Sortir de l’invisibilité

Grâce à la présence d’ordinateurs connectés à Internet, les dames peuvent aussi faire leurs démarches administratives, en bénéficiant d’un réel accompagnement. “Elles peuvent ainsi enfin s’informer, car nos systèmes sont complexes, que ce soit pour le droit d’asile, l’administratif pur, ou le droit des femmes”, explique la déléguée générale. Le précieux début d’un long processus, qui les mènera peut-être vers une réinsertion pérenne dans la société, avec à la clé des papiers en règle, un emploi, ou encore un logement à elles.

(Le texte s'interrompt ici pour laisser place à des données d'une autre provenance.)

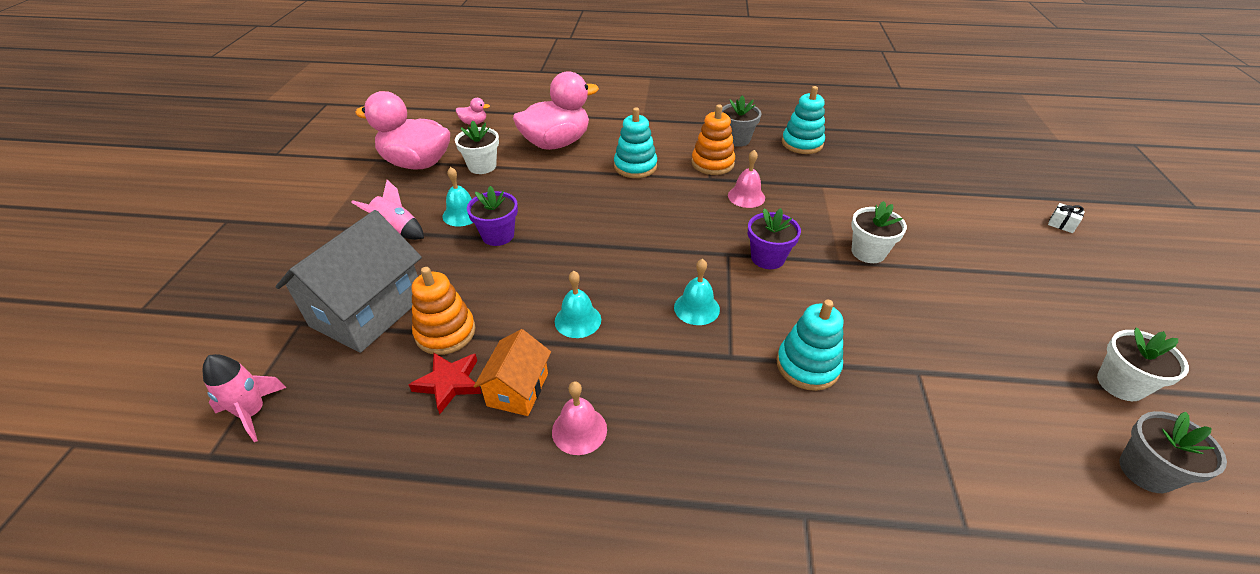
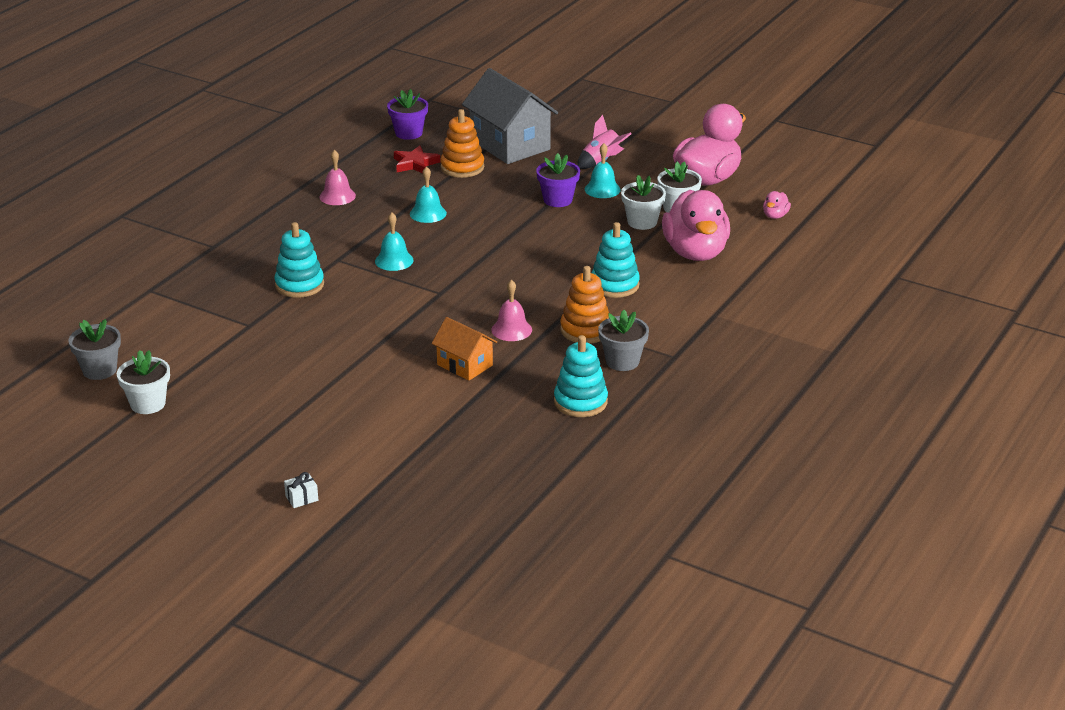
camera: 115 degrees right, 10 degrees down
(253, 412) = (450, 110): pink rocket -> none
(517, 389) = (388, 183): orange house -> orange house (465, 365)
(767, 258) = (417, 309): purple flower pot -> purple flower pot (408, 133)
(868, 252) = (376, 361): white flower pot -> white flower pot (642, 222)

Si les femmes sans-abri commencent à bénéficier d’une plus large attention, de nombreux efforts restent à faire, notamment au niveau du financement d’une structure telle que la Cité des Dames. Pour fonctionner, l’établissement a besoin de 2 107€ par jour, pour accueillir entre 75 et 90 dames quotidiennement (dont 50 par nuitée). Pour le moment, la mise à l’abri des femmes SDF est financée à hauteur de 60% par l’état, 30% par la mairie de Paris, et 10% par des fonds privés. En 2018, un crowdfunding lancé sur Ulule avait permis à la structure de réunir 22 000€, le double de ce qu’elle espérait. De quoi renforcer les équipes de bénévoles et de salariés, jusque là “en sous effectif”.